Distinguished Professor of Political Science Jeanne Theoharis, who testified at the hearing and also taught both Aly and DeAngelis, told The Nation that what unfolded at Brooklyn College was deeply troubling.

“The rush to judgment by the [Brooklyn College] administration and semester-long disciplinary process spurred by outside pressure—along with a growing targeting of SJP activists nationwide—resembles a new kind of McCarthyism,” she said. “Brooklyn College had a picture of all the students who engaged in the [faculty council] protest but chose to pursue disciplinary charges against a few—those active in SJP.”

* * *

But, as CUNY’s silence on the question of undercover policing revealed, the disciplinary hearing exposed the college’s priorities regarding what is threatening and what is not. In the weeks after President Gould sent her e-mail describing the “anti-Semitic” interruption at the February faculty meeting, Aly received a barrage of hateful and violent e-mails, tweets and Facebook messages calling her “Muslim trash” and “scum” for her “heinous acts.” In March, an advertisement for a Brooklyn College study-abroad program featuring Aly’s face—she wears a hijab—was vandalized, with an upside-down cross drawn on her forehead and her eyes blacked out.

It was proof for Aly and DeAngelis that their safety and security was a secondary or tertiary priority for Brooklyn College. Shortly after the poster was vandalized, President Gould sent out a school-wide e-mail condemning the incident. But there was no investigation into what had occurred, no disciplinary hearing to ensure accountability for an act of hate, and no “Task Force on Undercover Policing and Islamophobia” commissioned to take student concerns on board. Nor is what Aly endured an exception; Islamaphobia has been growing across the country, including on college campuses.

For the students, even the notion that faculty members could have felt “unsafe” during the interruption was a reflection of how they were perceived by those who taught their classes and graded their papers.

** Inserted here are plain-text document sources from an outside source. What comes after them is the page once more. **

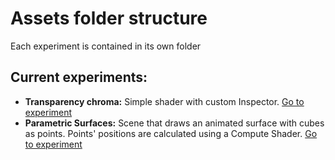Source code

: # Assets folder structure

Each experiment is contained in its own folder

## Current experiments:
  - **Transparency chroma:** Simple shader with custom Inspector. [Go to experiment](https://github.com/TutanDev/UnityPortfolio/tree/master/UnityProject/Assets/TransparentChromaShader)
- **Parametric Surfaces:** Scene that draws an animated surface with cubes as points. Points' positions are calculated using a Compute Shader. [Go to experiment](https://github.com/TutanDev/UnityPortfolio/tree/master/UnityProject/Assets/ParametricSurfaces)
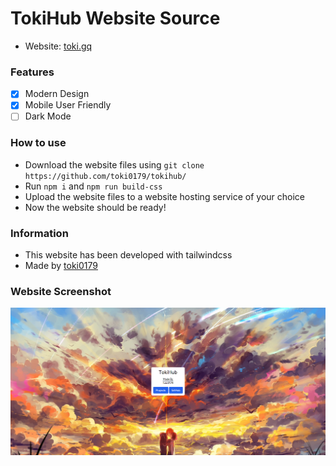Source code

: # TokiHub Website Source
- Website: [toki.gq](https://toki.gq/)

### Features
- [x] Modern Design
- [X] Mobile User Friendly
- [ ] Dark Mode

### How to use
- Download the website files using `git clone https://github.com/toki0179/tokihub/`
- Run `npm i` and `npm run build-css`
- Upload the website files to a website hosting service of your choice
- Now the website should be ready!

### Information
- This website has been developed with tailwindcss
- Made by [toki0179](https://github.com/toki0179/)

### Website Screenshot
![TokiHub](/img/screenshot.png)
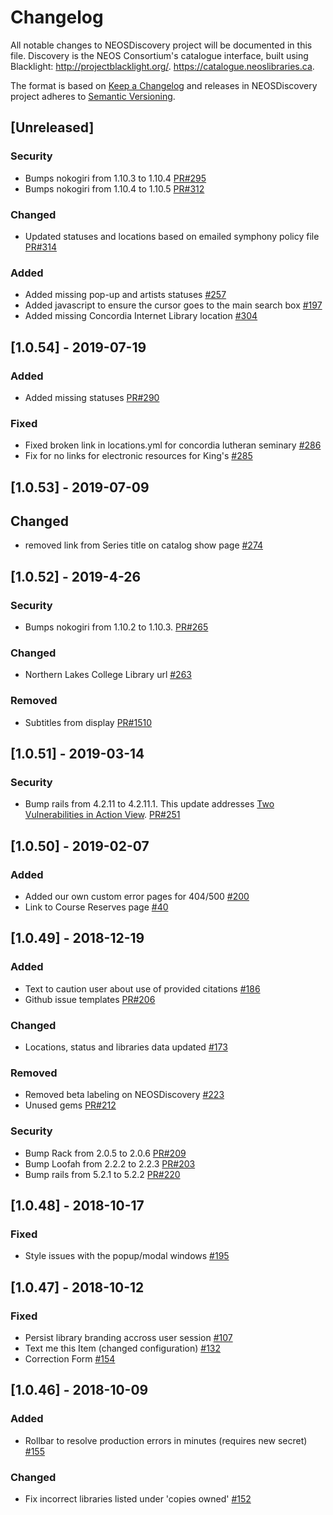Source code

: # Changelog
All notable changes to NEOSDiscovery project will be documented in this file. Discovery is the NEOS Consortium's catalogue interface, built using Blacklight: http://projectblacklight.org/. https://catalogue.neoslibraries.ca.

The format is based on [Keep a Changelog](http://keepachangelog.com/en/1.0.0/)
and releases in NEOSDiscovery project adheres to [Semantic Versioning](http://semver.org/spec/v2.0.0.html).

## [Unreleased]

### Security
- Bumps nokogiri from 1.10.3 to 1.10.4 [PR#295](https://github.com/ualbertalib/NEOSDiscovery/pull/295)
- Bumps nokogiri from 1.10.4 to 1.10.5 [PR#312](https://github.com/ualbertalib/NEOSDiscovery/pull/312)

### Changed
- Updated statuses and locations based on emailed symphony policy file [PR#314](https://github.com/ualbertalib/NEOSDiscovery/pull/314)

### Added
- Added missing pop-up and artists statuses [#257](https://github.com/ualbertalib/NEOSDiscovery/issues/257)
- Added javascript to ensure the cursor goes to the main search box [#197](https://github.com/ualbertalib/NEOSDiscovery/issues/197)
- Added missing Concordia Internet Library location [#304](https://github.com/ualbertalib/NEOSDiscovery/issues/304)

## [1.0.54] - 2019-07-19

### Added
- Added missing statuses [PR#290](https://github.com/ualbertalib/NEOSDiscovery/pull/290)

### Fixed
- Fixed broken link in locations.yml for concordia lutheran seminary [#286](https://github.com/ualbertalib/NEOSDiscovery/issues/286)
- Fix for no links for electronic resources for King's [#285](https://github.com/ualbertalib/NEOSDiscovery/issues/285)

## [1.0.53] - 2019-07-09

## Changed
- removed link from Series title on catalog show page [#274](https://github.com/ualbertalib/NEOSDiscovery/issues/274)

## [1.0.52] - 2019-4-26

### Security
- Bumps nokogiri from 1.10.2 to 1.10.3. [PR#265](https://github.com/ualbertalib/NEOSDiscovery/pull/265)

### Changed
- Northern Lakes College Library url [#263](https://github.com/ualbertalib/NEOSDiscovery/issues/263)

### Removed
-  Subtitles from display [PR#1510](https://github.com/ualbertalib/discovery/pull/1510)

## [1.0.51] - 2019-03-14
### Security
- Bump rails from 4.2.11 to 4.2.11.1. This update addresses [Two Vulnerabilities in Action View](https://weblog.rubyonrails.org/2019/3/13/Rails-4-2-5-1-5-1-6-2-have-been-released/). [PR#251](https://github.com/ualbertalib/NEOSDiscovery/pull/251)

## [1.0.50] - 2019-02-07
### Added
-  Added our own custom error pages for 404/500 [#200](https://github.com/ualbertalib/NEOSDiscovery/issues/200)
-  Link to Course Reserves page [#40](https://github.com/ualbertalib/NEOSDiscovery/issues/40)

## [1.0.49] - 2018-12-19
### Added 
- Text to caution user about use of provided citations [#186](https://github.com/ualbertalib/NEOSDiscovery/issues/186)
- Github issue templates [PR#206](https://github.com/ualbertalib/NEOSDiscovery/pull/206)

### Changed
- Locations, status and libraries data updated [#173](https://github.com/ualbertalib/NEOSDiscovery/issues/173)

### Removed
- Removed beta labeling on NEOSDiscovery [#223](https://github.com/ualbertalib/NEOSDiscovery/issues/223)
- Unused gems [PR#212](https://github.com/ualbertalib/NEOSDiscovery/pull/212)

### Security
- Bump Rack from 2.0.5 to 2.0.6 [PR#209](https://github.com/ualbertalib/NEOSDiscovery/pull/209)
- Bump Loofah from 2.2.2 to 2.2.3 [PR#203](https://github.com/ualbertalib/NEOSDiscovery/pull/203)
- Bump rails from 5.2.1 to 5.2.2 [PR#220](https://github.com/ualbertalib/NEOSDiscovery/pull/220)

## [1.0.48] - 2018-10-17
### Fixed
- Style issues with the popup/modal windows [#195](https://github.com/ualbertalib/NEOSDiscovery/issues/195)

## [1.0.47] - 2018-10-12
### Fixed
- Persist library branding accross user session [#107](https://github.com/ualbertalib/NEOSDiscovery/issues/107)
- Text me this Item (changed configuration) [#132](https://github.com/ualbertalib/NEOSDiscovery/issues/132)
- Correction Form [#154](https://github.com/ualbertalib/NEOSDiscovery/issues/154)

## [1.0.46] - 2018-10-09
### Added
- Rollbar to resolve production errors in minutes (requires new secret) [#155](https://github.com/ualbertalib/discovery/issues/1287)

### Changed
- Fix incorrect libraries listed under 'copies owned' [#152](https://github.com/ualbertalib/NEOSDiscovery/issues/152)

“People feeling scared and threatened—we weren’t screaming, we weren’t shouting,” Aly told The Nation. “The only thing that I can think…is that they felt threatened by a group of mostly black, and also Muslim students.”

Rather than back down to an administration that had smeared their names, Aly and DeAngelis decided to risk their degrees to fight for what they believed was right.

In an e-mail to The Nation, Palestine Legal attorney Radhika Sainath lambasted Brooklyn College for how it had treated her clients. “This was a politically-motivated disciplinary process that should never have happened.”

When asked for a response to these and other claims, Brooklyn College shared the press release it had issued to the media after Aly and DeAngelis’s trial had been concluded.

* * *

In a sense, Aly and DeAngelis had stood up not only to Brooklyn College and CUNY but also to the array of forces that had called them to be punished for acts they didn’t commit—from city assemblymen to state senators to the Anti-Defamation League to the Zionist Organization of America. Yet both students told The Nation that the most meaningful result of the entire ordeal was the visible and powerful support they received from their fellow students along the way.

As they came downstairs from the hearing, the student activists who had spent the day waiting greeted Aly and DeAngelis with hugs and cheers.

“Some of the students I didn’t even know,” recalled Aly. “It made it feel worth it—that this is the reason we went in the first place, this is who we’re fighting for,” she added.

It was a moment of celebration, a moment of imagining how things could be different at a university that was supposed to be a “college of the whole people.”

“These students deserve a much better CUNY,” Aly told The Nation. “A liberated CUNY.”